The appellant's principal contention is that the District Court lacked jurisdiction to sit as an admiralty court. It argues that the penalties imposed by Section 526 o are criminal in nature, and thus the proceeding was in reality a criminal prosecution, entitling the defendant to the customary safeguards of a criminal trial. We disagree.

That Congress may in its legislative discretion subject the same conduct to either civil or criminal penalties, or both, is a proposition well established. Our income tax laws provide a familiar example. See Helvering v. Mitchell, 303 U.S. 391, 58 S. Ct. 630, 82 L. Ed. 917 (1938). Whether a sanction is civil or criminal is a question of statutory construction. United States ex rel. Marcus v. Hess, 317 U.S. 537, 63 S. Ct. 379, 87 L. Ed. 443 (1943); Helvering v. Mitchell, supra; Oceanic Steam Navigation Co. v. Stranahan, 214 U.S. 320, 29 S. Ct. 671, 53 L. Ed. 1013 (1909). There is ample evidence of a congressional purpose to impose a civil penalty under this particular section, and not a criminal punishment. This is shown by the fact that elsewhere in the same statute, Congress provided for criminal sanctions.2  In addition to the structure of the statute, the legislative history also supports this conclusion.3 

Appellant also ascribes error to the District Court's finding of negligence in the operation of the tug. Upon consideration of the entire record, however, we are unable to declare the finding "clearly erroneous." Indeed, this court has heretofore held that when, in the absence of adverse weather conditions, a vessel, in control of a pilot in waters with which he is familiar, runs into a clearly visible stationary object, a presumption of negligence arises, requiring at least some explanation on the part of the vessel. The Severance, 152 F.2d 916 (4th Cir. 1945), cert. denied sub nom. Stone v. Diamond S. S. Transp. Corp., 328 U.S. 853, 66 S. Ct. 1344, 90 L. Ed. 1626 (1946); accord, United States v. South Carolina State Hwy. Dep't, 171 F.2d 893 (4th Cir. 1948). In the present case, the appellant called no witnesses and offered no explanation for the collision.

We have considered the other contentions advanced by appellant and find them clearly lacking in merit.

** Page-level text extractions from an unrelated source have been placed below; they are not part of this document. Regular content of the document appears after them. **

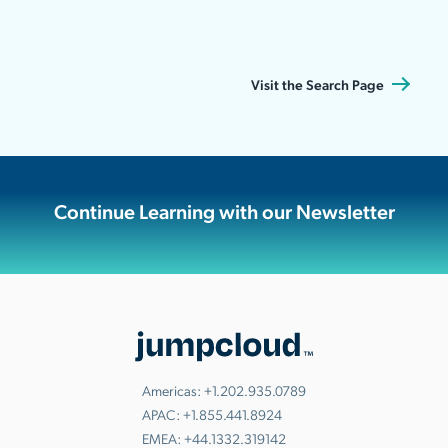
Visit the Search Page
Continue Learning with our Newsletter
Americas:
+1.202.935.0789
APAC:
+1.855.441.8924
EMEA:
+44.1332.319142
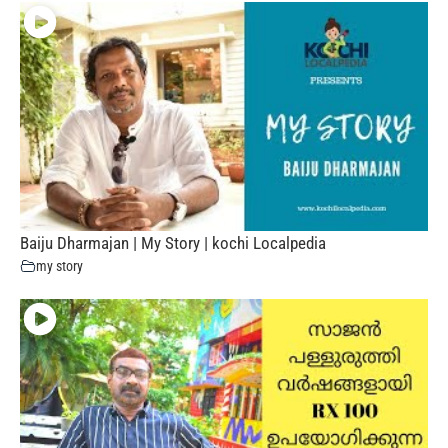
Baiju Dharmajan | My Story | kochi Localpedia
my story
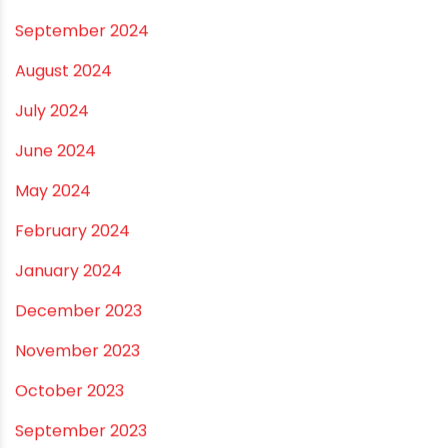
April 2025
March 2025
January 2025
December 2024
November 2024
October 2024
September 2024
August 2024
July 2024
June 2024
May 2024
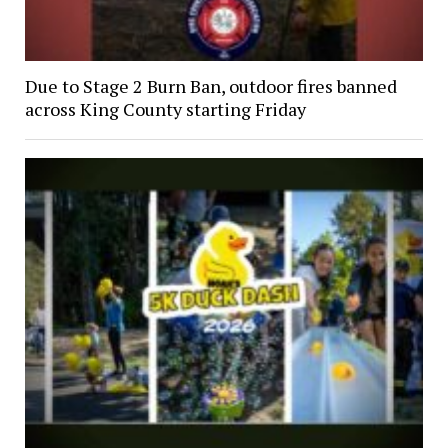
Due to Stage 2 Burn Ban, outdoor fires banned
across King County starting Friday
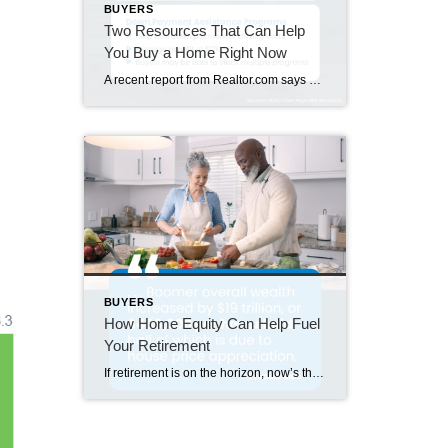
BUYERS
Two Resources That Can Help
You Buy a Home Right Now
A recent report from Realtor.com says 20% of Americans don’t think homeownership is achievable. Maybe you feel the same way. With inflation driving up day-to-day expenses, saving enough to buy your first home is more of a challenge. But here’s the thing. With the right resources and help, you can still make it happen. There […]
BUYERS
How Home Equity Can Help Fuel
Your Retirement
If retirement is on the horizon, now’s the time to start thinking about your next chapter. And you probably want to make sure you’re set up to feel comfortable financially to live the life you want in retirement. What you may not realize is you likely have a hidden goldmine of cash you’re not thinking […]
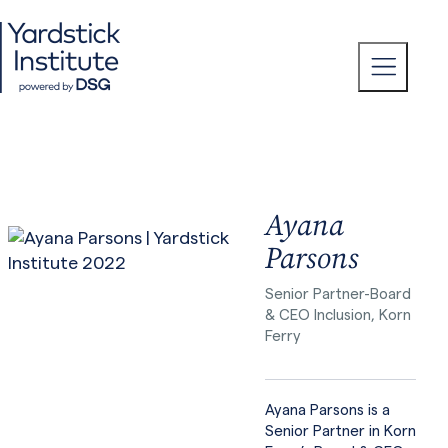
Skip
to
content
T
o
g
g
l
e
M
e
n
u
Ayana
Parsons
Senior Partner-Board
& CEO Inclusion, Korn
Ferry
Ayana Parsons is a
Senior Partner in Korn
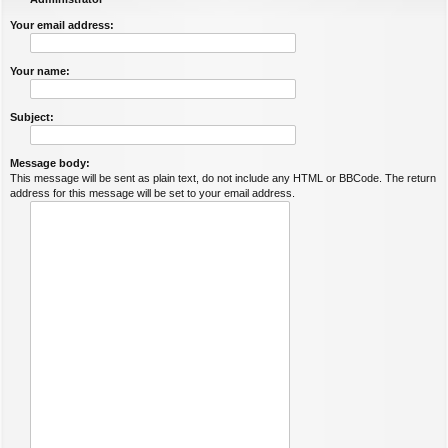
Your email address:
Your name:
Subject:
Message body:
This message will be sent as plain text, do not include any HTML or BBCode. The return
address for this message will be set to your email address.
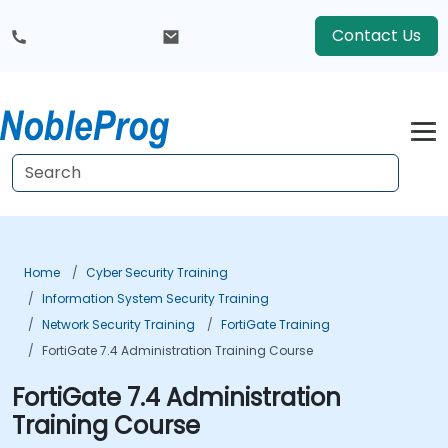
Contact Us
Home
Cyber Security Training
Information System Security Training
Network Security Training
FortiGate Training
FortiGate 7.4 Administration Training Course
FortiGate 7.4 Administration
Training Course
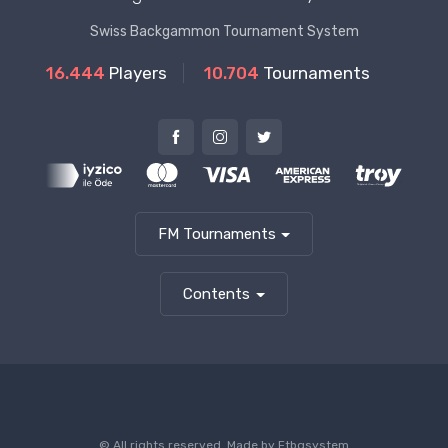
Swiss Backgammon Tournament System
16.444
Players
10.704
Tournaments
FM Tournaments
Contents
© All rights reserved. Made by
Ftbgsystem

For the foregoing reasons, the judgment of the District Court is



§ 526u provides:

"(a) This subchapter shall apply to every motorboat or vessel on the navigable waters of the United States * * * and every motorboat or vessel owned in a State and using the high seas."


§ 526m provides:

"Any person who shall operate any motorboat or any vessel in a reckless or negligent manner so as to endanger the life, limb, or property of any person shall be deemed guilty of a misdemeanor and on conviction thereof by any court of competent jurisdiction shall be punished by a fine not exceeding $2,000, or by imprisonment for a term of not exceeding one year, or by both such fine and imprisonment, at the discretion of the court."


The Senate Report states that § 526 o

"Authorize [s] a civil penalty of up to $100 fine, in addition to the present criminal penalty, for the operation of a motorboat or vessel not carrying passengers for hire in a reckless or negligent manner, so as to endanger the life, limb or property of any person. In the case of motorboats or vessels carrying passengers for hire, the civil penalty assessed may be up to $200."

S.Rep. No. 2340, 85th Cong., 2d Sess. 1 (1958), U.S.Code Cong. & Admin.News 1958, p. 5228. (Emphasis supplied.)

Also of significance in determining that § 526 o was meant to impose a civil penalty is the fact that this section authorizes a libel proceeding as a method for collecting the penalty, indicating that Congress did not intend actions instituted under this section to be criminal in nature. Furthermore, § 526p authorizes the Coast Guard to "remit or mitigate any fine, penalty, or forfeiture" incurred under the Act, except the criminal sanctions provided by § 526m.